И в то же время она должна содержать в себе нечто новое, ранее не слышанное, не повторяющее музыку прежних частей, а если и напоминающее о ней, то в новом ключе. Забегая вперед, скажем, что даже самым великим порою не всегда удавалось решить пресловутую проблему финала. Чаще всего эта часть звучала в стремительном темпе, а ее жанровые истоки коренились в другом популярном танце той поры — контрадансе. И здесь господствовала стихия игры, но быстрой, насыщенной непредвиденными поворотами, обманными маневрами.
Еще раз подчеркнем, что в своих типовых чертах симфоническая композиция подобного рода сложилась еще у непосредственных предшественников Гайдна и Моцарта. Но только великие мастера венского классического стиля сумели полноценно раскрыть те возможности, какие предоставлял композитору жанр симфонии, равно как и симфонический метод развития музыкальных мыслей. Выяснилось, что строгая нормативность структуры четырехчастного цикла не только не препятствует разнообразию его решений, но дает возможность создавать на такой основе уникальные художественные композиции.
Как старинные сюиты, так и ранние симфонии, в общем, представляли собой варианты одной и той же типологической модели, воспроизводимой более или менее искусно.
Гайдн и Моцарт пришли к иной концепции симфонии как единственного в своем роде художественного создания, где индивидуальность решения типологической модели становится характерной чертой. И современники сразу же почувствовали уникальность и своеобразную красоту зрелых симфоний Гайдна и Моцарта и, дабы запечатлеть каждую из них в своем сознании, стали наделять их броскими названиями. «Медведь», «Курица», «Часы» — такие обозначения получили некоторые симфонии Гайдна. Но и без этих часто совершенно случайных кличек была ясна неповторимость каждого шедевра, выходившего из-под пера венских мастеров.

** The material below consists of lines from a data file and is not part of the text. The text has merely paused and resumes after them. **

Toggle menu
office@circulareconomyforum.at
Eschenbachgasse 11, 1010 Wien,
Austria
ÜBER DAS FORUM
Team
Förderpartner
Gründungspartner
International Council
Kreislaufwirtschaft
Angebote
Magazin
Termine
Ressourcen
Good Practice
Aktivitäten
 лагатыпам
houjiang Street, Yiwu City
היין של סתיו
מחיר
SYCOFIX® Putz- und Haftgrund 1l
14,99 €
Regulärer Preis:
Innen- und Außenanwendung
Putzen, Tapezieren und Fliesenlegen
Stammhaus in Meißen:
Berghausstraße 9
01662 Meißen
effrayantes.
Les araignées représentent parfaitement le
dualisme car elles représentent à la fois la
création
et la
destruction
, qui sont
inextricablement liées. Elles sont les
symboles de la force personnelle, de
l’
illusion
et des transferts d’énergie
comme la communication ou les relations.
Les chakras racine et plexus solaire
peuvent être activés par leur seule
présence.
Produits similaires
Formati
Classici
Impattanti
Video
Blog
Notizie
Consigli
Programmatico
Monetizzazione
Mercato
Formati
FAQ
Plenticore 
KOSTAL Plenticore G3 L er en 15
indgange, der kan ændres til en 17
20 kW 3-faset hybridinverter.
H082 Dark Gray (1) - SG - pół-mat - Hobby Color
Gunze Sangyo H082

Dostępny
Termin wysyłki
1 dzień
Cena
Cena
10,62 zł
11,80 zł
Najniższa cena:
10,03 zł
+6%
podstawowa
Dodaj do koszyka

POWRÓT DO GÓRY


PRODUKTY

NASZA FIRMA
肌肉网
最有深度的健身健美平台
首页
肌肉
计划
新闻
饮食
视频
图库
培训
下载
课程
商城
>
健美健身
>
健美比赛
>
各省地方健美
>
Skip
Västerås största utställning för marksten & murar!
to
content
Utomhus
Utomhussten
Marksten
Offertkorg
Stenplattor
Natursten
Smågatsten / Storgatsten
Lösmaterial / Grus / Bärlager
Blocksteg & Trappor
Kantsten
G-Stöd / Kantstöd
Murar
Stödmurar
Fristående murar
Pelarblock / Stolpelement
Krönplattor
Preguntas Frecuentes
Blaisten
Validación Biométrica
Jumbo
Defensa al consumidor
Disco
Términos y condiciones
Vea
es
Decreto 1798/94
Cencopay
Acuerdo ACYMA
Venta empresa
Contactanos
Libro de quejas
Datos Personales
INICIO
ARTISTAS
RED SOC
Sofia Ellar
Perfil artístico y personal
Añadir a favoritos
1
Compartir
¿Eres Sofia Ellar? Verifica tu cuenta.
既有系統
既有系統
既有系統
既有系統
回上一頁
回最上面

Дальнейший и решающий шаг по пути превращения симфонии в уникальную композицию, своего рода инструментальную драму был сделан Бетховеном. Именно он утвердил за симфонией роль жанра, где композитор сообщает слушателям свой взгляд на мир, раскрывая его всеобъемлющую картину средствами инструментальной музыки.
По внешности же и Бетховен строго придерживался типологической структуры жанра, равно как и сложившихся в его недрах музыкальных форм. Новое качество и тут было достигнуто в рамках законченной, устоявшейся композиции, которая стала своего рода эталоном решения симфонического цикла и его отдельных частей. Принципиальная новизна, отличающая симфонии Бетховена от всего, что было создано до него, заключалась в особой целеустремленности развития музыкальных мыслей, развития, отливающегося в стройные, целостные, гармонично уравновешенные формы.